Critics have drawn comparisons between his art world diatribes and those of 18th and 19th century social critics and satirists William Hogarth, Honoré Daumier, Henri Meyer and Paul Iribe. Critics have also pointed out the site-specificity of his practice. For example, his 2009 exhibition at Charlie James Gallery drew on Los Angeles-based professional actors, voice talents, and film studios to produce his video "Powhida (Trailer)". Other works have investigated media portrayals of place when setting his works in New York, Seattle and Aspen, Colorado.
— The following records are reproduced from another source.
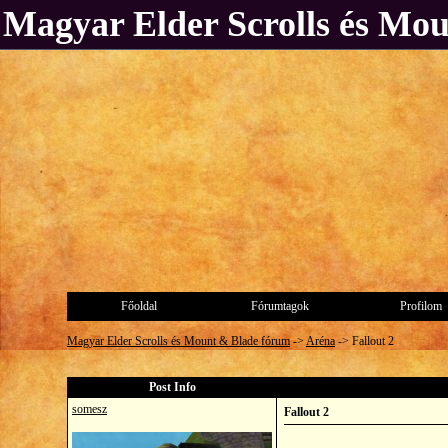
Magyar Elder Scrolls és Mo
Főoldal
Fórumtagok
Profilom
Magyar Elder Scrolls és Mount & Blade fórum
->
Aréna
->
Fallout 2
Post Info
somesz
Fallout 2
Damien Cave of the New York Times, who has called Powhida the "gadfly of the art establishment," has pointed out that the artist's own rising fame presents a problem for an artist who critiques the art market as feudal and celebrity obsessed. New York dealer-turned Museum of Contemporary Art director Jeffrey Deitch takes a similar stance, saying, "The irony is that by exposing art celebrity culture, he's becoming a celebrity himself... So hats off to him."
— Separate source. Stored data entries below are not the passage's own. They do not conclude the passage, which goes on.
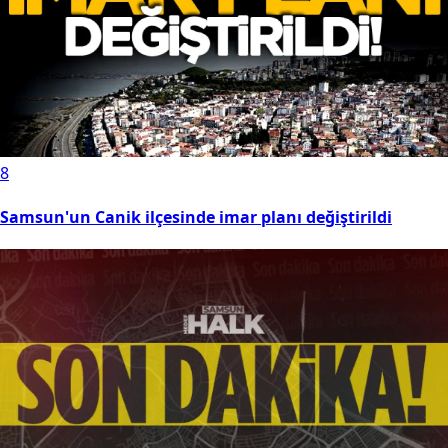
8
Samsun'un Canik ilçesinde imar planı değiştirildi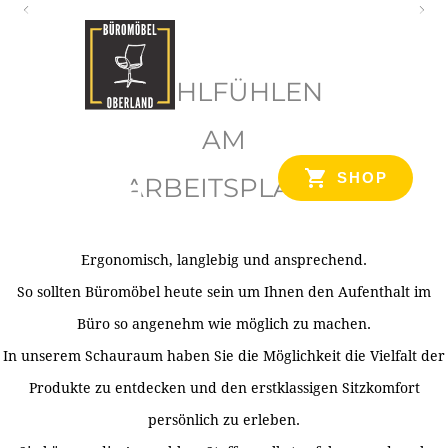
O
b
WOHLFÜHLEN
e
r
AM
l
SHOP
ARBEITSPLATZ
a
n
d
Ergonomisch, langlebig und ansprechend.
Ihr Spezialist für Büroausstattung im Tiroler Oberland
So sollten Büromöbel heute sein um Ihnen den Aufenthalt im
Büro so angenehm wie möglich zu machen.
In unserem Schauraum haben Sie die Möglichkeit die Vielfalt der
Produkte zu entdecken und den erstklassigen Sitzkomfort
persönlich zu erleben.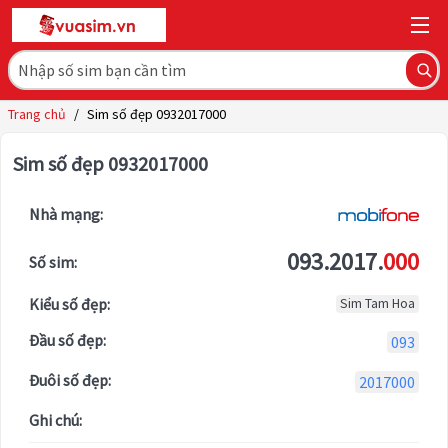
Trang chủ
/
Sim số đẹp 0932017000
Sim số đẹp 0932017000
Nhà mạng:
093.2017.
000
Số sim:
Kiểu số đẹp:
Sim Tam Hoa
Đầu số đẹp:
093
Đuôi số đẹp:
2017000
Ghi chú:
Leah Ollman of the Los Angeles Times has argued that there are two distinct voices in the artist's work, both named William Powhida, Powhida the "character" and Powhida the "author". In a 2007 interview Powhida hinted at the idea, saying, "I do a lot of writing, fiction."

==Lifestyle==
In the press release for This Is a Work of Fiction at Schroeder Romero, Powhida wrote, "I can't keep sitting around my studio getting drunk and yelling at my assistants forever." He arrived at the opening for that exhibition with a black eye and a cut. After viewing a set of Powhida's drawings about a night of hard drinking and bar fights, art critic James Kalm, taking the drawings at face value, offered the artist some personal advice on sobriety. Other accounts have described a more socially-responsible artist who works as a teacher at a public high-school in Brooklyn.

==Publications==
In 2007, Powhida collaborated with Jeff Parker on the book Back of the Line published by Decode. Regina Hackett of the Post-Intelligencer compared his facility to the "damning exactitude of a police sketch artist." During a reading of the book in Seattle, Powhida and Parker attempted to orchestrate an attack on one of his own works.

== Quote ==
Powhida has been quoted on NPR as noting that "in one single auction, wealthy collectors bought almost a billion dollars in contemporary art at Christie's in New York." He further commented: "If you had a 2 percent tax just on the auctions in New York you could probably double the NEA budget in two nights."